The late, great, American Top 40 host Casey Kasem would sign off his broadcast with his signature phrase “Keep your feet on the ground and keep reaching for the stars.” He did this because he did not like saying goodbye. This phrase could not be any more fitting when you are facing challenges in developing great ideas. Keeping your feet on the ground is easy, reaching for the stars when your feet are firmly in a rock-bottom moment in your business life is an entirely different experience altogether. It is the exact experience you need when you want to reach for the stars and deliver a great idea that generates results.
The Rock Bottom Moment
A hot spring day in D/FW delivered a rock-bottom moment for me and my marketing team. We were executing a marketing program for a major telecommunications company going into neighborhoods and building interest and more importantly sales for a broadband internet service. After months of planning and proposing the day to launch had arrived. We developed a tactic that would put us on the doorstep of the consumer. As in, I was standing on the doorstep of the consumer in a neighborhood of about 400 homes. We had canvassed, advertised and hyped a community event at home that was an expo of sorts, food, entertainment and tech demos. The game day arrived and for the next 4 hours we saw a total of 3 people. Three people was our record high attendance.
The Idea Pivot Point
We were a frustrated, okay more accurately we were completely embarrassed.
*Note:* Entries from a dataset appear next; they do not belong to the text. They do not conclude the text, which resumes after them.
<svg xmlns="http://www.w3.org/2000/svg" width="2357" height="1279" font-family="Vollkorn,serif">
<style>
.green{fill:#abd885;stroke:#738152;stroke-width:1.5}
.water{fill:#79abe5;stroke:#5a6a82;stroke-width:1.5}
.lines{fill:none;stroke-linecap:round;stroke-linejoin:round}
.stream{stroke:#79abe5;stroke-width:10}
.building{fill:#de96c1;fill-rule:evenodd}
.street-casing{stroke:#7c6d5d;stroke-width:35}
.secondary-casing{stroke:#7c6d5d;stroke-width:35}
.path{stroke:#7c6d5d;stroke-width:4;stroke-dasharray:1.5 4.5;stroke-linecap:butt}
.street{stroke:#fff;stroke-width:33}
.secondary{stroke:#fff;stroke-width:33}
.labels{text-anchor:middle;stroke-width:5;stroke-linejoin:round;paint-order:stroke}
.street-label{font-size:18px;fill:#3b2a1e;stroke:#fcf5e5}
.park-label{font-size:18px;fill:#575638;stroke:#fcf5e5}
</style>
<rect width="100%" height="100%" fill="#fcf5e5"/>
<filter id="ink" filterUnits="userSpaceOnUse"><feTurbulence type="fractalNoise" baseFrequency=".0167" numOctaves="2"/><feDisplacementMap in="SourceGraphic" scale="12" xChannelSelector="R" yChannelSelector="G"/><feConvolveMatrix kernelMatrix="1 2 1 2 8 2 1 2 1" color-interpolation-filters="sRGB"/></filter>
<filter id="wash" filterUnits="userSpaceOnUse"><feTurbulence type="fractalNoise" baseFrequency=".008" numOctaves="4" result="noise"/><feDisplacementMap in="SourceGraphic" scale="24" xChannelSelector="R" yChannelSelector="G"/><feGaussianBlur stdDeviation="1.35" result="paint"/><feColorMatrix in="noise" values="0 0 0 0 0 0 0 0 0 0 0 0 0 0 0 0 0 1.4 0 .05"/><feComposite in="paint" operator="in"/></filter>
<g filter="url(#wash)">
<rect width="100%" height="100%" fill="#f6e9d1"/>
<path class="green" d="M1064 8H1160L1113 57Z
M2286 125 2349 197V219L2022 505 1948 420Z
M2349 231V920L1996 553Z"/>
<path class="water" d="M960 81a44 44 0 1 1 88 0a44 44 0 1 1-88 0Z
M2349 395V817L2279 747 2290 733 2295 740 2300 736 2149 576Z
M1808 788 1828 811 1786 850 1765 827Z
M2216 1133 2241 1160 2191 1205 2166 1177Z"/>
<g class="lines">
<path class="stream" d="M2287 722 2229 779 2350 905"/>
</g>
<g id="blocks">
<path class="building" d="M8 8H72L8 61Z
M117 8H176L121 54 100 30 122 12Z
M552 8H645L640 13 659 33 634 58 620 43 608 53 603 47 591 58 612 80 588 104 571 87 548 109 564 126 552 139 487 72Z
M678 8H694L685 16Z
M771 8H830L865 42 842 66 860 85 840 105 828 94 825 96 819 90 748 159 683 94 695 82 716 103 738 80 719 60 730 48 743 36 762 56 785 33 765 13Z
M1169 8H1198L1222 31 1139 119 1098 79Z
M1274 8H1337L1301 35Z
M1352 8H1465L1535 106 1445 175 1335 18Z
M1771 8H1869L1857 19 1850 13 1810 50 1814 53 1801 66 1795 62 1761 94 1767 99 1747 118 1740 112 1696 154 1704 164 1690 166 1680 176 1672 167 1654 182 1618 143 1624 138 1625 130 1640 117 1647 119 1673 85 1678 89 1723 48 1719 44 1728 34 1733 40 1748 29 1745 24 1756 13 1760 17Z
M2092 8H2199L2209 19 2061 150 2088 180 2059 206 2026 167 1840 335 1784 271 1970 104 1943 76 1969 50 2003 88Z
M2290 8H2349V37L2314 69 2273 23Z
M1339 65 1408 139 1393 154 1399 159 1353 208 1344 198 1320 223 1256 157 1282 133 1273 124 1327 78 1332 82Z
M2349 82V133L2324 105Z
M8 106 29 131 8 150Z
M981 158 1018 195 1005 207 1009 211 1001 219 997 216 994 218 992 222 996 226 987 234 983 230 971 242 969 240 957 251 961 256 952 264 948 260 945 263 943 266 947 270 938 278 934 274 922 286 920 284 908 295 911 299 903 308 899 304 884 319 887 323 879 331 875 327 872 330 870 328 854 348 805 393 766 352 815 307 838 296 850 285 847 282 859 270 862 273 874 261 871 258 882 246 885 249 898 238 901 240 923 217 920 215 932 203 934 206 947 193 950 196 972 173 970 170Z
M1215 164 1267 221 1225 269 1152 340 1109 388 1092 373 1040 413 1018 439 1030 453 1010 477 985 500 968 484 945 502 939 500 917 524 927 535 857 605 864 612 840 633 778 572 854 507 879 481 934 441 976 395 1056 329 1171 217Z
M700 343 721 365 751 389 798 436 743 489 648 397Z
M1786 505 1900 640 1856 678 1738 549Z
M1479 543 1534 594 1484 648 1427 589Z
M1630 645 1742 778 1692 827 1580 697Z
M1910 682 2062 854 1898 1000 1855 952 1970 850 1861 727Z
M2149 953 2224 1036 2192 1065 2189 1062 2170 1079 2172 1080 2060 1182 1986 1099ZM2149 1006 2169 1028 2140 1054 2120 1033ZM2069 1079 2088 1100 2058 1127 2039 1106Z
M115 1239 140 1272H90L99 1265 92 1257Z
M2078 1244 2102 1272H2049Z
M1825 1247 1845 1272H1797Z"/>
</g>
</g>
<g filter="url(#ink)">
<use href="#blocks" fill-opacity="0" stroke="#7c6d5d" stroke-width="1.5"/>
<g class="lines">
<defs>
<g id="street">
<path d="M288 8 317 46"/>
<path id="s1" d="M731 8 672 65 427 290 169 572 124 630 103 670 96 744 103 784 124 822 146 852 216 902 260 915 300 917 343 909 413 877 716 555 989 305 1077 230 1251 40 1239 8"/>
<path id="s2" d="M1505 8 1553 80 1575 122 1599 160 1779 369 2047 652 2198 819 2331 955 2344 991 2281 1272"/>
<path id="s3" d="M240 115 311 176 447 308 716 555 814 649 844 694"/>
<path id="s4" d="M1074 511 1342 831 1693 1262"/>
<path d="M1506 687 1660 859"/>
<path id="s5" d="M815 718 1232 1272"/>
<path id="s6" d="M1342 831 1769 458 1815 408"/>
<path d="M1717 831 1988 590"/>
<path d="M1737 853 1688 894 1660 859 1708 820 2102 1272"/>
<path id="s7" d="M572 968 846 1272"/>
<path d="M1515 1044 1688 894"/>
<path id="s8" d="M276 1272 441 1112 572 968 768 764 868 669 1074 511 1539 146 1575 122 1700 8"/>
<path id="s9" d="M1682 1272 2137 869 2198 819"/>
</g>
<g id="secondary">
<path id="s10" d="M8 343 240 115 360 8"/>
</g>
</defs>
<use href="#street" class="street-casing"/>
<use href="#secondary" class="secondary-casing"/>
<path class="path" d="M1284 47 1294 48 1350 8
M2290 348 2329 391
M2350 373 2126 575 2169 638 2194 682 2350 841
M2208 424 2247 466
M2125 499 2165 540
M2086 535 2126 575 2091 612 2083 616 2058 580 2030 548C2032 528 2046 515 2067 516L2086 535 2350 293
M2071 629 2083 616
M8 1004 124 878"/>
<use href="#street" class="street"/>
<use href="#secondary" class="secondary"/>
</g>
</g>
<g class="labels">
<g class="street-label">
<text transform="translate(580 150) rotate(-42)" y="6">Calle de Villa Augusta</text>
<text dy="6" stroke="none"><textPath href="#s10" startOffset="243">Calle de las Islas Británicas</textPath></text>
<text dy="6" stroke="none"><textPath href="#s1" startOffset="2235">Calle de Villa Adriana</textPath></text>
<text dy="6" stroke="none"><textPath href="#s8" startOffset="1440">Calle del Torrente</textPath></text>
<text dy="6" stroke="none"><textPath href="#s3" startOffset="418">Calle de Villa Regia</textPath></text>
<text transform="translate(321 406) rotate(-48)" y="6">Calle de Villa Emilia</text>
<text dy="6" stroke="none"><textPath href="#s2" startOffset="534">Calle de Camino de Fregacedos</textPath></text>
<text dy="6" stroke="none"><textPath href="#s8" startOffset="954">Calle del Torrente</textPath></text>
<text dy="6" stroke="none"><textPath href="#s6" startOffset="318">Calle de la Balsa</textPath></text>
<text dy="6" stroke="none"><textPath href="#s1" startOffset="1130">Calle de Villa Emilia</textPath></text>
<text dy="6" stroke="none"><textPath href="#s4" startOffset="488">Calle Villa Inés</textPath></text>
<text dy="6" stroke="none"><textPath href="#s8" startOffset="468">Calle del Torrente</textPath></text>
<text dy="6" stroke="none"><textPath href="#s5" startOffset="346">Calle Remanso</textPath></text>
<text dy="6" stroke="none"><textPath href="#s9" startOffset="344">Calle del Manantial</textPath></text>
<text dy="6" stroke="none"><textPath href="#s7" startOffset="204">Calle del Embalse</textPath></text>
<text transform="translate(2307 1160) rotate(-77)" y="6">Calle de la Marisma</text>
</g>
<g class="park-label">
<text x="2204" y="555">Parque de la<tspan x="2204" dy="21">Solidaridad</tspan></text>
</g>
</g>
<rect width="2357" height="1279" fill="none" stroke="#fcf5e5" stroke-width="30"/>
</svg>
In an instant, the sharp bite of reality set in and I questioned everything about my ability as a marketer. If you have ever arrived at this moment in your career it is a humbling experience and a pivotal moment, because it is in this rock bottom moment opportunity, could be omnipresent. A few moments later as I stood in an empty neighborhood my colleague heard the ever so familiar music coming from an ice cream truck. He saw the opportunity immediately and there in discovered how to reach people in their neighborhood in a delightful and unconventional way. A big expo may have sounded and looked good on paper, but a free ice cream is what would get people to respond.
Sweet Outcome
Two months later our same client was launching an all-fiber network and needed a tactic that could get them into select neighborhoods. The current build out did not allow for mass media tactics and they needed to be specific in where they could engage consumers as some streets could receive the service and 3 streets over could not. From that hot spring day two months ago an idea was developed into a program that eventually spread to over seven states in dozens of markets and would deliver to our client penetration rates that doubled their mandated goal.
With our feet firmly planted in the rock bottom pit, we reached for the stars and created a program that became an award winning field activation campaign and received national media exposure. The failure of the initial expo plan taught us that one idea may not be the best solution but being aware of opportunities 100 feet away can be a game changer as long as you keep reaching.